- _Instructions to follow_
Report every line of the entries that contains the word "size".

- _Given entries_

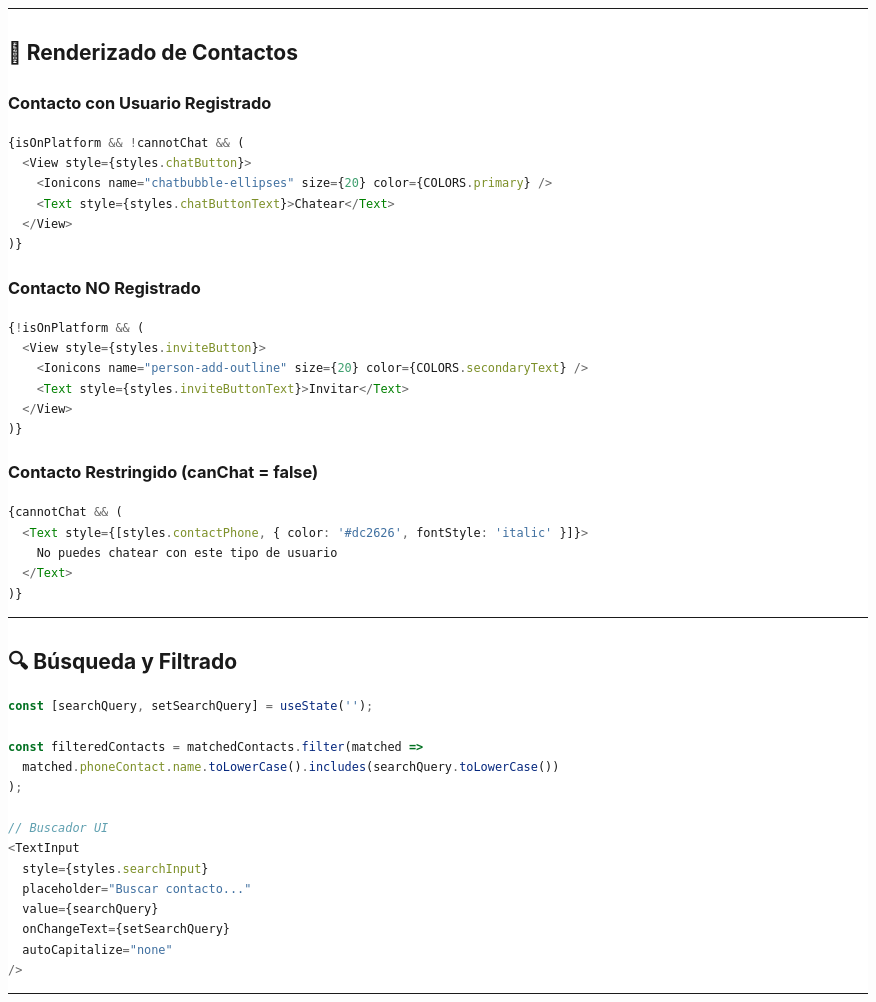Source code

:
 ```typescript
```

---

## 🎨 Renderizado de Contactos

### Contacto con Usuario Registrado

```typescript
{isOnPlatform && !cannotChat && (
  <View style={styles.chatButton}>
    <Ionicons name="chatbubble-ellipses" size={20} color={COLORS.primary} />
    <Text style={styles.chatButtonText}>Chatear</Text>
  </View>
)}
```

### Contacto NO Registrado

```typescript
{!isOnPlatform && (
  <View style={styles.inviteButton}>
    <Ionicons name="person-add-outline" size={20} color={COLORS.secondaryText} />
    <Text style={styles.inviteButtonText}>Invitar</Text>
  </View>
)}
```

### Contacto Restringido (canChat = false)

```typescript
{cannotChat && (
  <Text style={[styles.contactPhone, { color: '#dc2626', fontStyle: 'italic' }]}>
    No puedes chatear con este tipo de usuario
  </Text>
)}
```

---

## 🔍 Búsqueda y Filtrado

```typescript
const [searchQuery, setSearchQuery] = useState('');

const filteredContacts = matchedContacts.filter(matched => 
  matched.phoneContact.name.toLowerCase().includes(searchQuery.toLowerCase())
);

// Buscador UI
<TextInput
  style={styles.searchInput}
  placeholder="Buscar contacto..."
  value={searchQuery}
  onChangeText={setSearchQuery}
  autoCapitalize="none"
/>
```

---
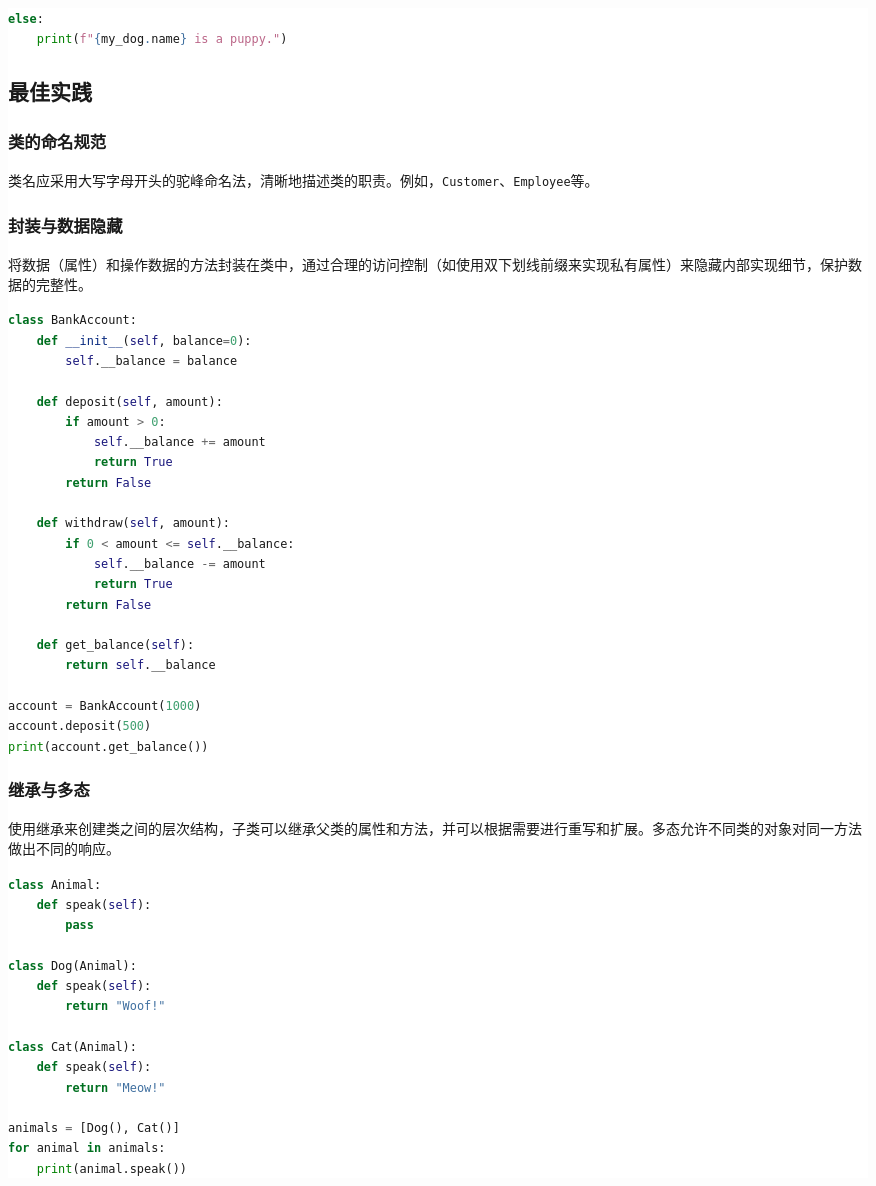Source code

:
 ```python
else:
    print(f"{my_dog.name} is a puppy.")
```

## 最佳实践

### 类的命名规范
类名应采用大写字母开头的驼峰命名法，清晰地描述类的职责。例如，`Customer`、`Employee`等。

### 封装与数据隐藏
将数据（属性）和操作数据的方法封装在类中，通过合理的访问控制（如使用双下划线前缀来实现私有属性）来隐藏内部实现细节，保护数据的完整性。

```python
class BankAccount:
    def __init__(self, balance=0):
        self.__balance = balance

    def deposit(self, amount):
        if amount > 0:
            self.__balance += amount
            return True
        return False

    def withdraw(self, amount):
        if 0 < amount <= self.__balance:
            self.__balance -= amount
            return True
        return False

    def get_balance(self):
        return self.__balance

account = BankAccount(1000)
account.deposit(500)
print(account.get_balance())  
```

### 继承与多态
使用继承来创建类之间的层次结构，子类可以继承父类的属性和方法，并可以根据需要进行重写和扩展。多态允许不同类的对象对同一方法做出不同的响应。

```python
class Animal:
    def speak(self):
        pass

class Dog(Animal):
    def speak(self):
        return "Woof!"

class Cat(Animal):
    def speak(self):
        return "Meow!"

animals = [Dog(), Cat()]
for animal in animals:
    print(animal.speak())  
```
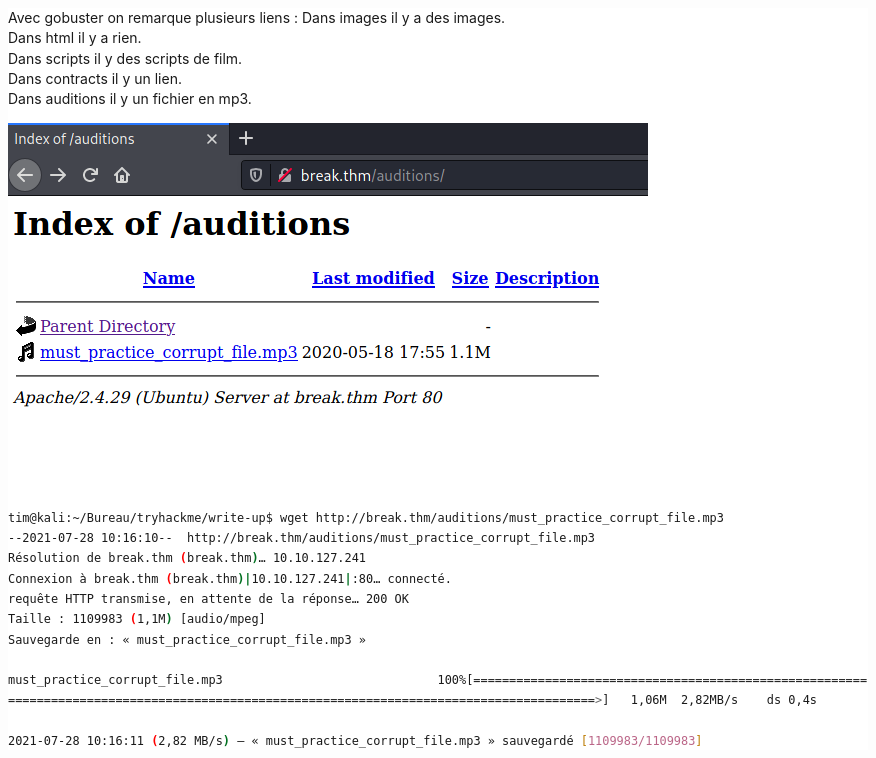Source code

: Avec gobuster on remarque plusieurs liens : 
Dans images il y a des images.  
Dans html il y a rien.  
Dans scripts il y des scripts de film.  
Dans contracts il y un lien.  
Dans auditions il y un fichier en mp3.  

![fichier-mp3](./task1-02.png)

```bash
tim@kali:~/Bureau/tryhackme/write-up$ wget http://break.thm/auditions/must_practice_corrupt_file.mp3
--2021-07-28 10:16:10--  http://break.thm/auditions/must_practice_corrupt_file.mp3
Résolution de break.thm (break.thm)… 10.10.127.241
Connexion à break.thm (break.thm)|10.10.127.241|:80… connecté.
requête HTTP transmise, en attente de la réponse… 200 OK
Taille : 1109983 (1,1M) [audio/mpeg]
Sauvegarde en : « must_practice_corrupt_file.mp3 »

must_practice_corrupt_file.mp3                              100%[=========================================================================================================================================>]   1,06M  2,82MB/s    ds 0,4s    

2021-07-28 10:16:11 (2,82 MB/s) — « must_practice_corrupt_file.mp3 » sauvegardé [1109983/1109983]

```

- _Exercise result_
    <Ionicons name="chatbubble-ellipses" size={20} color={COLORS.primary} />
    <Ionicons name="person-add-outline" size={20} color={COLORS.secondaryText} />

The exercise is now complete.